Shelter commands the center with a voice that shifts from detached control to open confrontation in a heartbeat. Aaron Lecesne’s bass lines bring weight and groove, Kriss Tokaji’s guitar work slices cleanly through the synth glow and Qi Wei’s drumming keeps everything driving and precise. Together, they create a sound that feels cohesive and deliberate, yet never restrained.

The album closes with a striking reinterpretation of Bad Religion’s ‘21st Century (Digital Boy)’. Rather than simply replicating the original’s punchy skate-punk urgency, Starbenders reframe it through their own lens.
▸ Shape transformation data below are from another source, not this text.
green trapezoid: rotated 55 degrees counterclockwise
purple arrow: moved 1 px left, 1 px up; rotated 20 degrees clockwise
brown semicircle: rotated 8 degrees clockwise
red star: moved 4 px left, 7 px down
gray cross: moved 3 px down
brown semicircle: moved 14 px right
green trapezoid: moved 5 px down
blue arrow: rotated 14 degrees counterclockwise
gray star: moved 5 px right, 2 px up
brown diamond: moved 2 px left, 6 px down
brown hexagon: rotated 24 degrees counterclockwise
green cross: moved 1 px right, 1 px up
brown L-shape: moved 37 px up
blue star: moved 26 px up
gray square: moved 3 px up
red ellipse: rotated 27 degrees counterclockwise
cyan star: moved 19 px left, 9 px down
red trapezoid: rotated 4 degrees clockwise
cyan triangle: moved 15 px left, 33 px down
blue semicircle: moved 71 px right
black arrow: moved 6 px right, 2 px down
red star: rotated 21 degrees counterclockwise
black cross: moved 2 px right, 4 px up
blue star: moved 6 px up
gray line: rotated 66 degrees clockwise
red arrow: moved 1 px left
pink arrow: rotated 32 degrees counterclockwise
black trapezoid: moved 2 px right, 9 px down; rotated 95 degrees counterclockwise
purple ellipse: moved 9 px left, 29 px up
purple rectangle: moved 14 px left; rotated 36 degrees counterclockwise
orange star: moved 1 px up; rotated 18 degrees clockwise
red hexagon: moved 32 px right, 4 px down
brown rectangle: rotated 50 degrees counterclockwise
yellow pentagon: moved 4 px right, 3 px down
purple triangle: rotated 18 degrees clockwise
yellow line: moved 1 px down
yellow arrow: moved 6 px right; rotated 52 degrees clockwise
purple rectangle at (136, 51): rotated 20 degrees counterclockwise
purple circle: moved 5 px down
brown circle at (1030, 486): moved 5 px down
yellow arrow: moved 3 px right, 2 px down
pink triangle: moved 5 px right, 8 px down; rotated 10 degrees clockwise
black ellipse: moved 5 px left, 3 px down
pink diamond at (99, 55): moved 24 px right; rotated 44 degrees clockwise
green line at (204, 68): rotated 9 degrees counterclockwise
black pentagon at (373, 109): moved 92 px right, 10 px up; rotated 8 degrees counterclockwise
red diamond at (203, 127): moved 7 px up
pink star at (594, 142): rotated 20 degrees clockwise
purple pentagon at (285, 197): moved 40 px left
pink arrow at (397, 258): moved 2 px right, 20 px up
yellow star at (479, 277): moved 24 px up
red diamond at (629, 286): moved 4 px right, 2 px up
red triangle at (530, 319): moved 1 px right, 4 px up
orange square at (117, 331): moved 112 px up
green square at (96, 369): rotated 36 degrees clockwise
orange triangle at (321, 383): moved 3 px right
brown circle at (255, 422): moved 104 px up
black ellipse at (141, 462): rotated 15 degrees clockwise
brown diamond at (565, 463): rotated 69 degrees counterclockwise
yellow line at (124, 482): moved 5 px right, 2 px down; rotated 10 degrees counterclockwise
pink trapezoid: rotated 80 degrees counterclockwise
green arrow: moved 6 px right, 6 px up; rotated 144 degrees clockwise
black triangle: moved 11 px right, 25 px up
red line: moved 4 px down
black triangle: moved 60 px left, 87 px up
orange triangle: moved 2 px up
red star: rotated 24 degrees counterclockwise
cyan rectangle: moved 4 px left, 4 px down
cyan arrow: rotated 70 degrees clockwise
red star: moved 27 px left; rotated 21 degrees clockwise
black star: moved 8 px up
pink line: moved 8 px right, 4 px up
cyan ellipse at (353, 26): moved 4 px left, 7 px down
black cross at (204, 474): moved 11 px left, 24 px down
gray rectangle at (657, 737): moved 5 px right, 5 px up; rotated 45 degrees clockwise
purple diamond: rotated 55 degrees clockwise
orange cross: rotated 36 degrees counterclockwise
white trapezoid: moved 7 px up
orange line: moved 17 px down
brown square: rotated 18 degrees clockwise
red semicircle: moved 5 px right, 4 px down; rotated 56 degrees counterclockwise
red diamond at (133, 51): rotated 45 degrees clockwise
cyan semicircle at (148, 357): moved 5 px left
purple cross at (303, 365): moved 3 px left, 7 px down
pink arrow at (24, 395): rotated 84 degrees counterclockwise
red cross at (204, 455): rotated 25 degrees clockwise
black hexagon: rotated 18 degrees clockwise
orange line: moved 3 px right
The tempo surges, but the band layers in glossy synth textures and a bold vocal performance that turns the song into something theatrical and sharp-edged. It feels less like a tribute and more like a reclamation, pulling the track into a new era without losing its bite. The result is one of the record’s strongest moments — familiar, but newly charged.

What stands out most is the band’s refusal to dilute their identity. Glam flash, goth shimmer and streaks of metal and synth-pop all coexist naturally here. The Beast Goes On is confident and clear in its intent: Starbenders aren’t trying to fit neatly into modern alternative rock. They’re stretching it, reshaping it and pushing it somewhere more vivid and bold.